There’s a lot riding on the trusted relationships you cultivate with your certificate authorities (CAs). Proactively managing these relationships is definitely time well spent. However, even with a strong network of CAs, you’ll still want to take steps to ensure that you remain in the driver’s seat. For that reason, you shouldn’t allow the trust model for your enterprise grow organically in response to the many forces that act on it. Instead, you’ll want to actively plan and control its development.
In my last blog on Certificate Authority (CA) agility, I outlined the reasons why you might want to switch CAs. Now, I’d like to focus on why you need to actively monitor every CA your organization is using.

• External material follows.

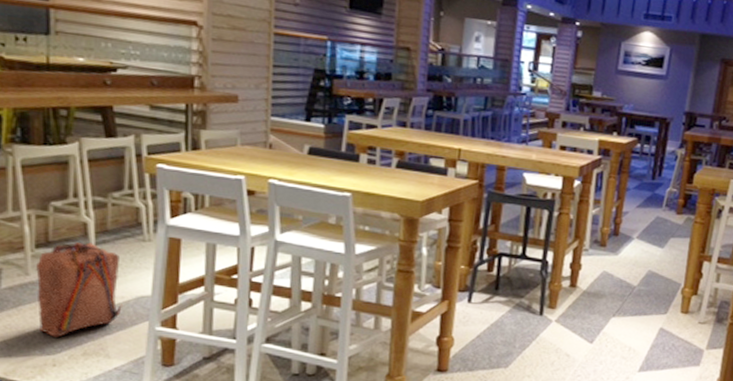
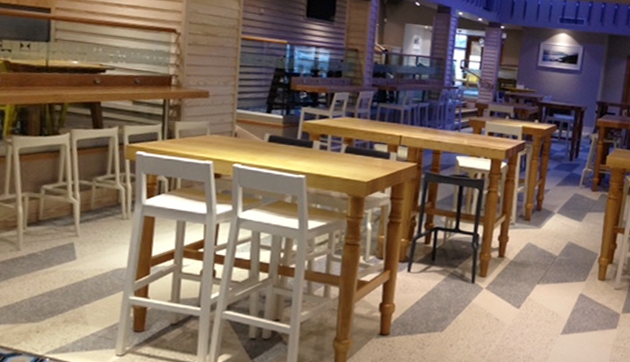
backpack: present [36,242,122,338] -> none [26,221,101,307]

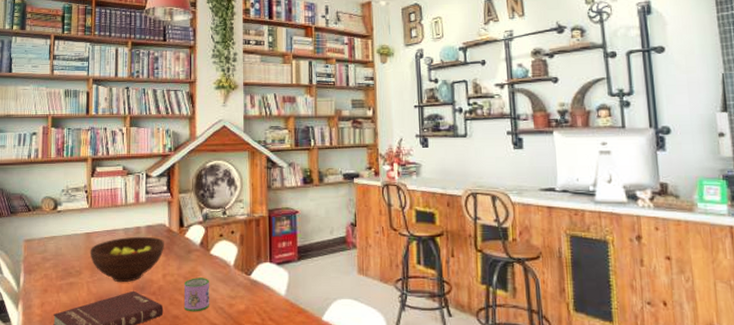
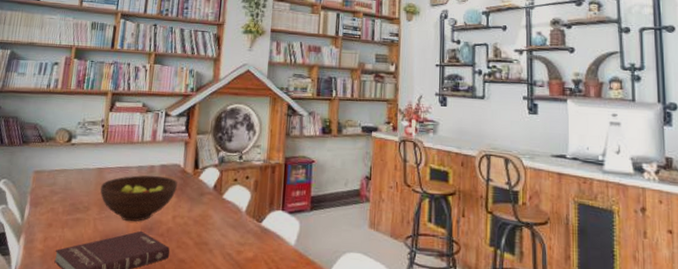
mug: present [183,278,209,312] -> none [191,221,219,257]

Your organization depends on CAs to create certificates that will identify machines in your environment. And those machine identities help define the trust model for your organization. More specifically, every CA that issues certificate on your behalf adds another element to the trust model for your organization.

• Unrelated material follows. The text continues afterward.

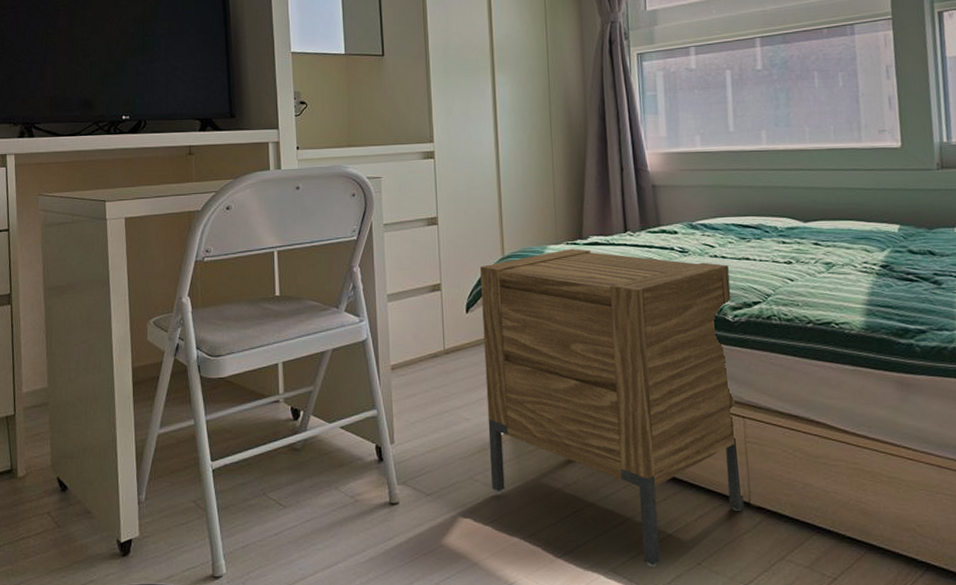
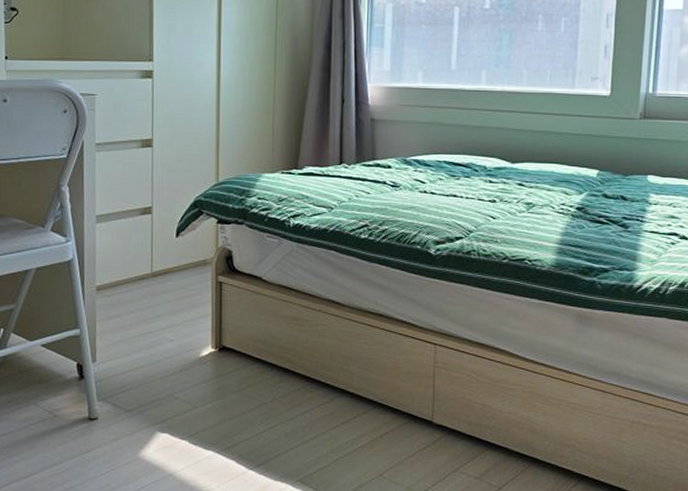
nightstand: present [480,249,744,567] -> none [190,178,436,478]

This trust model is critical because it not only defines trust for your organization, but also impacts the security of your customers, partners and other stake holders. Because maintaining high levels of trust is so important, you need to control factors that may degrade it. For example, CAs can be compromised or make innocent mistakes that have a direct impact on your business (and we’ve seen plenty of those recently). That’s why it’s important that you control your business relationship with CAs and how you manage them within your organization.
If you’re like most organizations, you may fall short of actively managing the introduction of CAs into your environment. As a result, you probably don’t know how many CAs you actually have or even notice when a new one shows up. While you have consciously chosen a select group of CAs that issue identities for the machines in your environment, additional CAs may have entered into your circle of trust without your knowledge.
It’s surprising how easy it is for CAs to proliferate in an organization. In fact,it is getting easier and easier for anyone in your organization to obtain certificates with the rapidly declining cost of certificates across the industry, or even free ones from CAs like Let’s Encrypt.
Why would your compatriots want to do this, you ask? Let’s say your marketing team wants to launch a new site. To improve traffic, they need to register the domain and obtain a certificate to help ensure higher SEO. Or developers might need to meet aggressive SLAs in DevOps projects. They’re likely to look for the easiest way to get their job done, and that requires rapid access to certificates.
In either case, these groups may turn to Let’s Encrypt so they can avoid a purchasing process, or they may even create their own untrusted CA so they can get ultra-fast certificate issuance. Taking a step like this may help your colleagues get their job done, but in the process, they will have (usually unknowingly) impacted the trust model for your whole organization and business partners, as previously mentioned.
The resulting CA sprawl is becoming a serious problem for many organizations
When anyone in your organization can get certificates from any CA, you expand the risk that your trust model will be broken or compromised. The resulting CA sprawl not only increases security risks, but it especially increases the likelihood of service outages. To counter these risks, you need to be able to discover every certificate that your organization is using, anywhere on your network. If you aren’t able to manage all these certificates centrally, rogue certificates and CAs can pop up and undermine the foundations of trust that your organization depends on.
Of course, a critical element in controlling unauthorized CA sprawl is strong policies that govern the creation and use of certificates within your organization. But policies that control CA usage will only be as good as your ability to enforce them. You’ll improve your chances of policy compliance if you give users a fast and simple way to request certificates from a limited list of approved CAs. A self-service portal for obtaining fully compliant certificates will dramatically help the process, but you will also need rich APIs that allow DevOps processes to get fully compliant certificates in the way that best meets their needs.
Even with a certificate requesting service in place, you will still want to actively monitor your certificate inventory. You need to be prepared to quickly identify and respond to the introduction of any CA into your environment. Plus, you need to be able to identify all deployed certificates from a specific CA if something negative about the trustworthiness of that CA is discovered. With enterprise-wide visibility of your certificates, you can avoid or reduce the operational costs of certificate outages that result from CA errors and unplanned certificate expirations. In addition, you’ll reduce the risk of compromised certificates being used against your organization in cyber attacks.
Do you have the visibility you need to actively manage and control CAs in your organization?